Return every line of the records below word for word, with nothing added, dropped, or changed.

____

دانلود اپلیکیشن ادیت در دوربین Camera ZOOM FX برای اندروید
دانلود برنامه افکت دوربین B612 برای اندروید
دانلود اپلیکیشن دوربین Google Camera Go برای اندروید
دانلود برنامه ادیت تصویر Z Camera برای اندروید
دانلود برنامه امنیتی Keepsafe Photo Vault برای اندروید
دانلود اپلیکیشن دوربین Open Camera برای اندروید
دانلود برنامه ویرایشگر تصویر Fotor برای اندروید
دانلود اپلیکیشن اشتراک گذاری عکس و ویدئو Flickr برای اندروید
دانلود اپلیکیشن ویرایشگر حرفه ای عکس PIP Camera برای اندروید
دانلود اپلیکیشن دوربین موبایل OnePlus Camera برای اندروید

____

> [RESPONSE FOR THIS EXERCISE]:
دانلود اپلیکیشن ادیت در دوربین Camera ZOOM FX برای اندروید
دانلود برنامه افکت دوربین B612 برای اندروید
دانلود اپلیکیشن دوربین Google Camera Go برای اندروید
دانلود برنامه ادیت تصویر Z Camera برای اندروید
دانلود برنامه امنیتی Keepsafe Photo Vault برای اندروید
دانلود اپلیکیشن دوربین Open Camera برای اندروید
دانلود برنامه ویرایشگر تصویر Fotor برای اندروید
دانلود اپلیکیشن اشتراک گذاری عکس و ویدئو Flickr برای اندروید
دانلود اپلیکیشن ویرایشگر حرفه ای عکس PIP Camera برای اندروید
دانلود اپلیکیشن دوربین موبایل OnePlus Camera برای اندروید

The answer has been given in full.